Just like the USCCB, “national collections” are not segregated, so too, is the high probability CCC does not segregate money for their activities. Therefore, it is hard to make that argument when, John Carr, a senior member of the USCCB responsible for overseeing the CCHD under the USCCB’s Department of Justice, Peace, and Human Development, and followed by a subordinate, have collectively served on the board of the CCC for over ten years. The evidence demonstrates, at any given time, officials of the USCCB closely involved with both entities, have known of their activities. Money donated in the church pews on Sundays in November is being used to fund 31 organizations working to “out organize” any postcard campaign the faithful complete. Having an individual in leadership positions in both organizations takes “Cafeteria Catholicism” to new levels. It speaks to the core of the mission and effectiveness of the USCCB to represent the teachings of the Church to elected leaders.
John Carr responded to the criticism yesterday on Our Sunday Visitor’s blog by saying, “My experience with CCC was that it focused on poverty, housing, and immigration and had no involvement in issues involving abortion and homosexuality.” Carr served on the board of the organization through February 2005. It is hard to believe he was completely unaware of the CCC activities with America Votes and the funding of pro-abortion groups. We are assuming John Carr is a Catholic committed to the sanctity of life and marriage. However, being involved with an abortion supporting organization like CCC and creating partnerships while an official with the USCCB does raise questions of appropriateness and vetting before joining a group.

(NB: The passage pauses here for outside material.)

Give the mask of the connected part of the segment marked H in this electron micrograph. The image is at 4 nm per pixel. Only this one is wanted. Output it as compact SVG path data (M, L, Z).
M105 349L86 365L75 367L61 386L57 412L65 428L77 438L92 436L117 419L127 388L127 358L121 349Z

These revelations presented by ALL and Bellarmine are timely. Next week in Washington D.C., the Catholic Social Ministry Gathering will bring together “18 leading Catholic social ministry national organizations to explore common issues and concerns of global and domestic policies on life, justice, and peace that challenge our nation and world” including CCHD. John Carr is listed as one of the “outstanding presenters.” On Tuesday, February 9, participants will be encouraged to make an office visit to their “member of Congress” after being briefed by officials such as Carr. With all the challenges faced by working on policies of life, it must be extremely frustrating to learn that one of their own speakers at a conference, a leader at the USCCB, supports groups working against them. Let us hope and pray those attending the conference do a better job of exemplifying the teachings of the Church.
Matt Smith is Vice President of Catholic Advocate.